Reskilling is not just about changing jobs or changing careers. It’s about making sure that you’re prepared for the future and changes in your sector or career path.

12. ATS

An Applicant Tracking System is an online system that helps companies to find suitable candidates for a job.

An ATS is a software that helps employers to find the best candidates. It does this by looking at the skills and experience of the candidate and matching it with the requirements of the company.

13. Keywords

CV keywords are the words that you add to your CV in order to make it more searchable. It also makes it easier for a potential employer to quickly see if you are qualified for the job.

Keywords are important because they help you get noticed by recruiters. They make your CV more visible in search engines and they also help you rank higher on job boards.

14. Networking

Networking is a process of making connections with other people and organizations to help you reach your goals. Networking can be done in person or through digital channels.

Networking is not just about meeting people. It’s about building relationships with them and learning from them. It’s about sharing knowledge, ideas, and information with others with similar interests or with others in your sector.

15. Behavioral interview questions

Behavioral interview questions are questions that are asked to the job candidate in order to assess the way they have acted in certain situations in the past.

Some of these behavioral interview questions include:

    • Give an example of how you set goals.
    • Tell me about a goal you set and reached and how you achieved it.
    • Tell me about an obstacle you overcame.

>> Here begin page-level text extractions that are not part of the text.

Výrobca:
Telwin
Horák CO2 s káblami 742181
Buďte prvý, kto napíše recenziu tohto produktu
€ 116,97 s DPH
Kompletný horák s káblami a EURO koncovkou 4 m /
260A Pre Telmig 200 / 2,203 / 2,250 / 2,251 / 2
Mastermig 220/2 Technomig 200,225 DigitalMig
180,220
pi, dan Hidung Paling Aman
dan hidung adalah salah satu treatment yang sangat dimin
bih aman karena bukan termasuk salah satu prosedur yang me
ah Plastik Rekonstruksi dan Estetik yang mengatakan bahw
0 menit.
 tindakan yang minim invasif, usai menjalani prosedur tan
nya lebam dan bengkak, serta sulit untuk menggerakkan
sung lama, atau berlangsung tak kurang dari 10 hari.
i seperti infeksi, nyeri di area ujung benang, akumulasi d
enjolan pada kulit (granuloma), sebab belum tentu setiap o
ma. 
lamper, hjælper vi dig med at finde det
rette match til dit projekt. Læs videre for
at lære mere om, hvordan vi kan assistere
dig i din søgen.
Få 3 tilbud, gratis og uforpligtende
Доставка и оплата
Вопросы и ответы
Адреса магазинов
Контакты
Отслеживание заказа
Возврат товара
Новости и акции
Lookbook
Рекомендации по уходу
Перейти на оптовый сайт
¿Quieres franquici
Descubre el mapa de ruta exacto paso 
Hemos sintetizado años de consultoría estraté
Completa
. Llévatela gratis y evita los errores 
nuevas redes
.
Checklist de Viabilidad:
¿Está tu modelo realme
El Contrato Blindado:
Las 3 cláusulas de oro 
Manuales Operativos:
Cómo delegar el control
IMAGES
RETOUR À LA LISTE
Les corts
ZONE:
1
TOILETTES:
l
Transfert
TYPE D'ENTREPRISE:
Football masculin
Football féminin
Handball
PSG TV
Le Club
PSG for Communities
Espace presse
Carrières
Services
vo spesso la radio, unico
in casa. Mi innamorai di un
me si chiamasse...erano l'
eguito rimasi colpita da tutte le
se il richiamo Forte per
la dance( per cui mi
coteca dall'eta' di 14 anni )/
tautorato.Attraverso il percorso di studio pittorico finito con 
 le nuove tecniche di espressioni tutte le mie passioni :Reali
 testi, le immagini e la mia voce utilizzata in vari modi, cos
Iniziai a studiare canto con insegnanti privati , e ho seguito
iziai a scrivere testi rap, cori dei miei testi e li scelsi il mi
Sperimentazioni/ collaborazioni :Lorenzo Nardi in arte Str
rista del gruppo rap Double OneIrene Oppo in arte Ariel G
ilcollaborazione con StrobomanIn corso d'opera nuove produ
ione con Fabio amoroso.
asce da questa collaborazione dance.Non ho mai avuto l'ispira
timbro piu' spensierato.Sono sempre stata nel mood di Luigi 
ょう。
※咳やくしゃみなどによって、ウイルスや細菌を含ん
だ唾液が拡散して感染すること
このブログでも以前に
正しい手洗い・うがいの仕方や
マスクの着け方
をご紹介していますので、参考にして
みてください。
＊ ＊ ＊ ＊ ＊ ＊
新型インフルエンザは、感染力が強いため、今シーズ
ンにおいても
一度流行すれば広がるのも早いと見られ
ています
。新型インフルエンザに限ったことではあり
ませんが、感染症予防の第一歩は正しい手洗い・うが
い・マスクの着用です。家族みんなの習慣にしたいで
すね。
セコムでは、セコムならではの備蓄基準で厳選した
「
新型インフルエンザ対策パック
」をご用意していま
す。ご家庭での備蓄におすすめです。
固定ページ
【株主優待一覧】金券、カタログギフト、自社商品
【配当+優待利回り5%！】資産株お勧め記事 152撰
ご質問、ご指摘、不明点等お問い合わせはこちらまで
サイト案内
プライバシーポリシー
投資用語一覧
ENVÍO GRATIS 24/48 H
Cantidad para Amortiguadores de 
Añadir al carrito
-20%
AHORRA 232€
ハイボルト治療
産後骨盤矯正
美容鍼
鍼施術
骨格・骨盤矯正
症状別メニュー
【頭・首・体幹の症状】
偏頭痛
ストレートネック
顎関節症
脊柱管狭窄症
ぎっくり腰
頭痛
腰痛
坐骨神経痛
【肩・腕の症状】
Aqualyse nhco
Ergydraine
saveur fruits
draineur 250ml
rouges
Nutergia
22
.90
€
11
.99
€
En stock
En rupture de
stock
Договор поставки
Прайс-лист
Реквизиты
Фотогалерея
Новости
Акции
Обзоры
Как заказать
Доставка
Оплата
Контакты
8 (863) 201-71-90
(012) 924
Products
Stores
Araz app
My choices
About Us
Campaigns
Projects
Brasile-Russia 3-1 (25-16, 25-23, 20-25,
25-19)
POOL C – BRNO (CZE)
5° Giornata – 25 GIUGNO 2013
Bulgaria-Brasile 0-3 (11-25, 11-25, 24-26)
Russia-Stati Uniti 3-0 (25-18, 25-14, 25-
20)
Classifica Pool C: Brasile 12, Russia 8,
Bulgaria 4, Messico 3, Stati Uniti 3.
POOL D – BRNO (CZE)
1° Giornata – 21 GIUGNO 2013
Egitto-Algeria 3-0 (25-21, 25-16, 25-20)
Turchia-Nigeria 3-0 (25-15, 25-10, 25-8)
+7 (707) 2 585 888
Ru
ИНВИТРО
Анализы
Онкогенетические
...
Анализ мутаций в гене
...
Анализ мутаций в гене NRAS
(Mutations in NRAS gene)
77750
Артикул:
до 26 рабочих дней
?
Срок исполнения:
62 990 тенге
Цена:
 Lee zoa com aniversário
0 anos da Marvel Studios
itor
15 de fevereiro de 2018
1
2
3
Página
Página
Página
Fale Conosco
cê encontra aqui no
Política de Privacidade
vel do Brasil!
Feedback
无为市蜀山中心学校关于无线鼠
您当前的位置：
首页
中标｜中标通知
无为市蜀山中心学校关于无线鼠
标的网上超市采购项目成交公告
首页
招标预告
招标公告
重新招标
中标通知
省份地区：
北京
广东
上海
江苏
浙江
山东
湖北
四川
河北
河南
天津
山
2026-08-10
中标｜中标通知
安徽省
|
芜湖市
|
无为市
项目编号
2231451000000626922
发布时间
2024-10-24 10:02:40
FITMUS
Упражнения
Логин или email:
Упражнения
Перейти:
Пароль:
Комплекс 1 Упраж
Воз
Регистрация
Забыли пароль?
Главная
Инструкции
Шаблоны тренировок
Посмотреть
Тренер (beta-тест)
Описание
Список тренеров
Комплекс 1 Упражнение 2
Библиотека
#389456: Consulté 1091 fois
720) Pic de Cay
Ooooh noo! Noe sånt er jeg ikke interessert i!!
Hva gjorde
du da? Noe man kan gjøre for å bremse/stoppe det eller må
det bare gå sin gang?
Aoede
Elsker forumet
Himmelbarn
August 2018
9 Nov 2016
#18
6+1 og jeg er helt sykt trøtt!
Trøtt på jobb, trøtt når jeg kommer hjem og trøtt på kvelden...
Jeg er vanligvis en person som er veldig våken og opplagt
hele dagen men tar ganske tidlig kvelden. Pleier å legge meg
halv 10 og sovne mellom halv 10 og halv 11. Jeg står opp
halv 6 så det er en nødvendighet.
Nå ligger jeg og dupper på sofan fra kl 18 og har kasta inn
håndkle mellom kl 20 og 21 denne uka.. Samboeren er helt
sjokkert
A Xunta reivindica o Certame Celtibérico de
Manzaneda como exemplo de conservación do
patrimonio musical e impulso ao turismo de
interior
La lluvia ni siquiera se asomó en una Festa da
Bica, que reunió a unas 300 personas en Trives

16. Situational interview questions

Situational interview questions are used to evaluate how a candidate would handle a hypothetical situation at work.

Examples of situational questions include:

    • If you were asked to take on a task you haven’t done before, how would you respond?
    • If you didn’t agree with a decision your team made, what would you do?
    • How would you deal with a customer who is unhappy with your service?

17. Workplace culture

Workplace culture can be determined by the employees and managers. It can also be determined by the company’s values and mission statement. Some companies may be more formal, others may be more laid back.

The workplace culture is about how people behave at work and how they interact with each other. It’s about how people feel when they come to work in the morning and how they feel when they leave at night.

18. Portfolio

A work portfolio is a collection of your most recent or most relevant work samples that show what you can do.

It may be a website, blog, social media account, or any other way to showcase the skills and experience you have.

It is important to keep in mind that your portfolio should not just be about the past but also about the future. Showcase how you are continuing to grow and develop as a professional.

19. Hybrid workplace

A hybrid workplace is a workplace that combines the physical office and the digital office. It is a place where people can work together in person as well as digitally. Perhaps someone will go to the office three times a week and work remotely the other two days.

The onsite workplace is a place where employees are required to work at the company’s headquarters.

A remote workplace is a work environment in which employees work remotely, outside of the office. This means they can be anywhere in the world and still get their work done.

20. Follow-up

Follow-up is a professional courtesy. It is the act of following up with a person or organization who has previously been in contact with you. This can include sending out a thank-you note, following up on an application, or reminding someone about an important meeting.

It is important to follow up after any contact that you have made with a potential employer because it shows that you are interested and serious about the position.